**PAGE EXCERPT:**
┄┄┄┄┄┄┄┄┄┄┄┄┄┄┄┄┄┄┄┄

For simultaneously satisfying the detection properties of accurate and range, the single TDC with a segment architecture is widely used. For array applications, a simple and effective architecture is multiple identical pixels in parallel with an embedded completed TDC [4]. In this structure, the clock phase number and the total digital bits of the low-segment TDC are difficult to extend owing to the limitation of the pixel area; thus, for a low resolution, a high clock frequency is needed, and the power consumption is thus increased. Because all the global logical control signals and counting clock signals must be transported to all the pixels, the interference noise between these critical signals is increased significantly.

In contrast, for the completely shared TDC architecture proposed by the Lincoln laboratory [5], all pixels are only used to latch the transient data of the TOF from one globally shared TDC (or several). Although the power consumption is significantly reduced, the reduction of the pixel area is not remarkable, owing to the necessary storage register array embedded in each pixel. The cross-talk between the high-frequency and high-density signal lines is considerable; thus, this completely shared architecture is only suitable for small-array applications. By connecting several small arrays of this kind in parallel, the array scale can probably be expanded.

The third array architecture is a trade-off between the previous two complementary structures [6, 7], where only a low-segment TDC is located outside pixels and shared by all (or some) pixels. In contrast, the high-segment TDC is located in the interior of each pixel. The global voltage controlled oscillator (VCO) clocks is directly utilized to drive the high-segment TDC, while its uniformly distributed multiphase signals are utilized to discriminate the clock period. If the transient phase states can be freely latched and stored by all array pixels when the corresponding STOP signal arrives, the shared low-segment TDC is implemented; thus, the dominant part of this TDC is constructed by the VCO located outside the pixel without area restriction. A fine resolution can be obtained with a relatively low clock frequency with a large number of multiphase clocks, and the low power consumption is beneficial for array extension.

In this study, the proposed 64 × 64 array infrared ROIC with the 1-bit low-segment TDC shared architecture is implemented using TSMC 0.18-μm CMOS technology. This unique structure is used to eliminate high frequency interference between multi-clock lines, and nonlinear errors are restricted by using optimal critical circuits and delay matching. The ROIC is designed to measure the photon TOF for range imaging and measure the photon quantity for intensity imaging.

┄┄┄┄┄┄┄┄┄┄┄┄┄┄┄┄┄┄┄┄

**TASK INPUT:**
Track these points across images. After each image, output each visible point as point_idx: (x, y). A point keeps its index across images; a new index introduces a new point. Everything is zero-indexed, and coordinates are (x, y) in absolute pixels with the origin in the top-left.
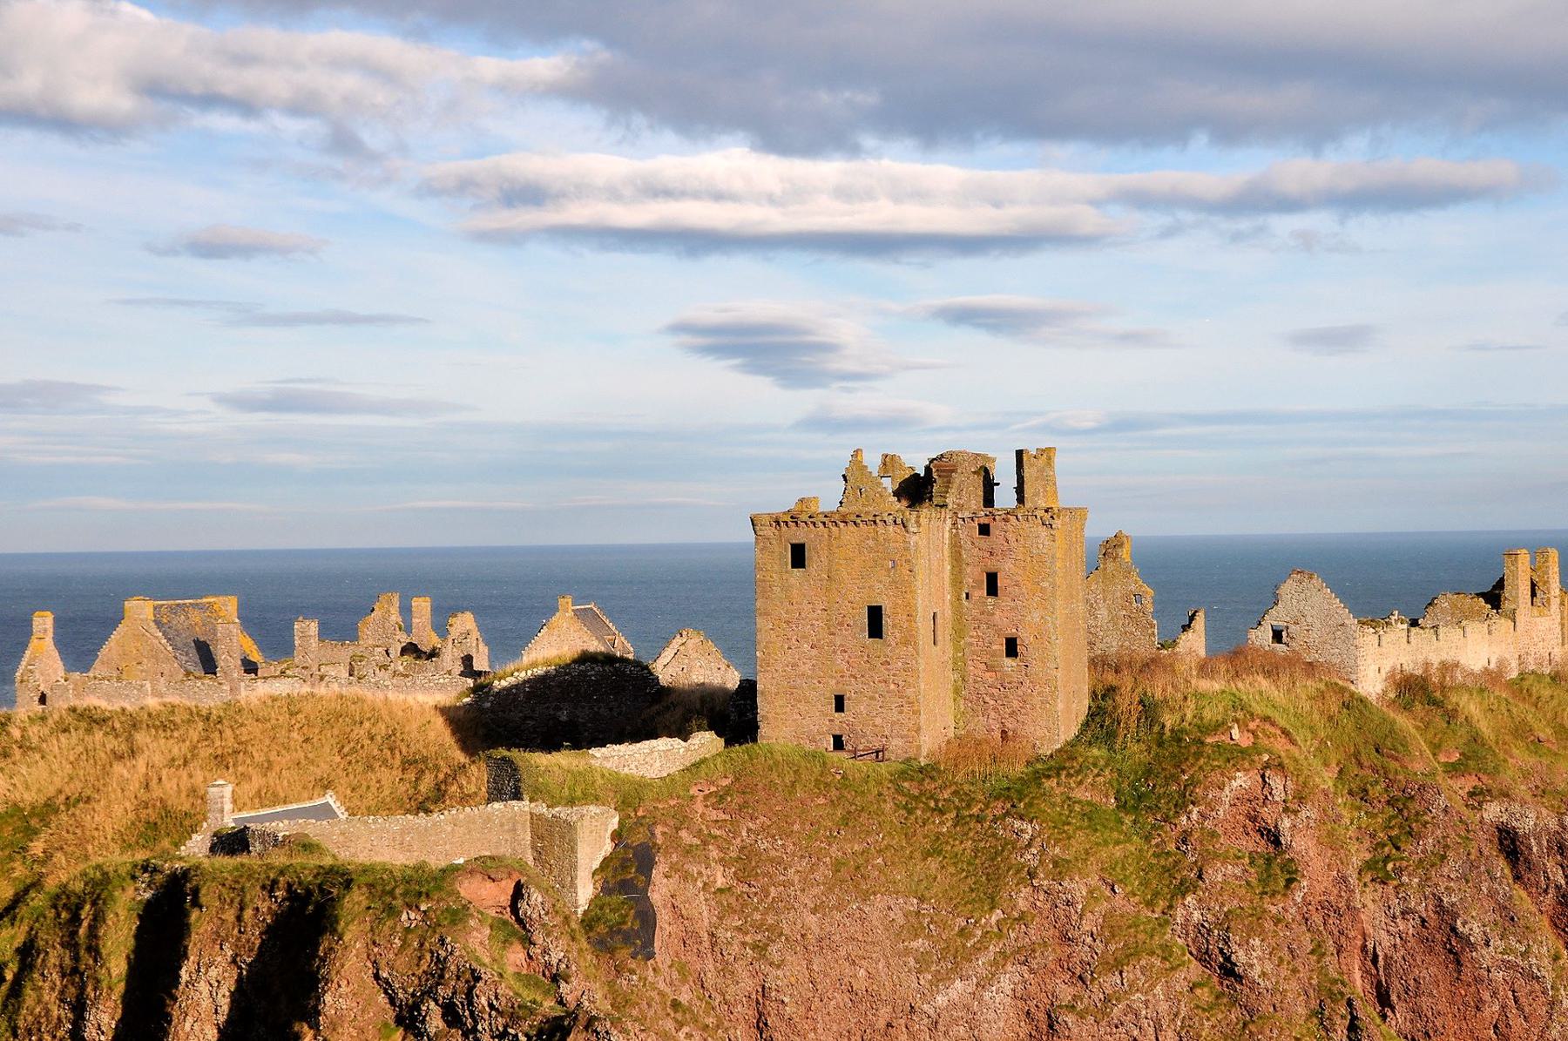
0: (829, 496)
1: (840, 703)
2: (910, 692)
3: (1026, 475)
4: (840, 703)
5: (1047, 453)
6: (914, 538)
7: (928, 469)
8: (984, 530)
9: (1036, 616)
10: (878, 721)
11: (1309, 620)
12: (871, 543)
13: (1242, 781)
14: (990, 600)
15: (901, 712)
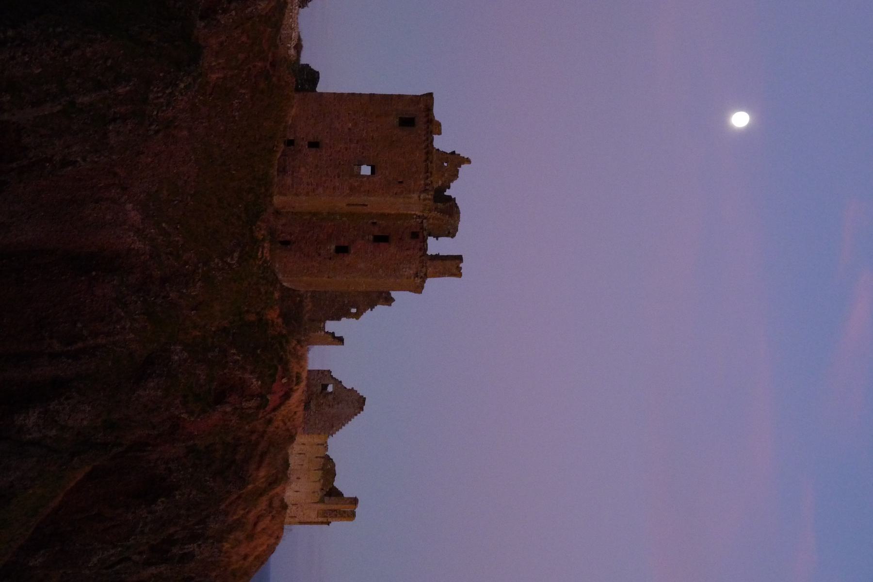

┄┄┄┄┄┄┄┄┄┄┄┄┄┄┄┄┄┄┄┄

**EXERCISE REQUIREMENTS:**
a. Translate this sentence from the TDC array excerpt into Spanish: "In contrast, the high-segment TDC is located in the interior of each pixel."
b. Reproduce the records word for word, leaving out the pictures.

**ANSWERS PROVIDED:**
a. En cambio, el TDC de segmento alto se encuentra en el interior de cada píxel.

b.
Track these points across images. After each image, output each visible point as point_idx: (x, y). A point keeps its index across images; a new index introduces a new point. Everything is zero-indexed, and coordinates are (x, y) in absolute pixels with the origin in the top-left.
0: (829, 496)
1: (840, 703)
2: (910, 692)
3: (1026, 475)
4: (840, 703)
5: (1047, 453)
6: (914, 538)
7: (928, 469)
8: (984, 530)
9: (1036, 616)
10: (878, 721)
11: (1309, 620)
12: (871, 543)
13: (1242, 781)
14: (990, 600)
15: (901, 712)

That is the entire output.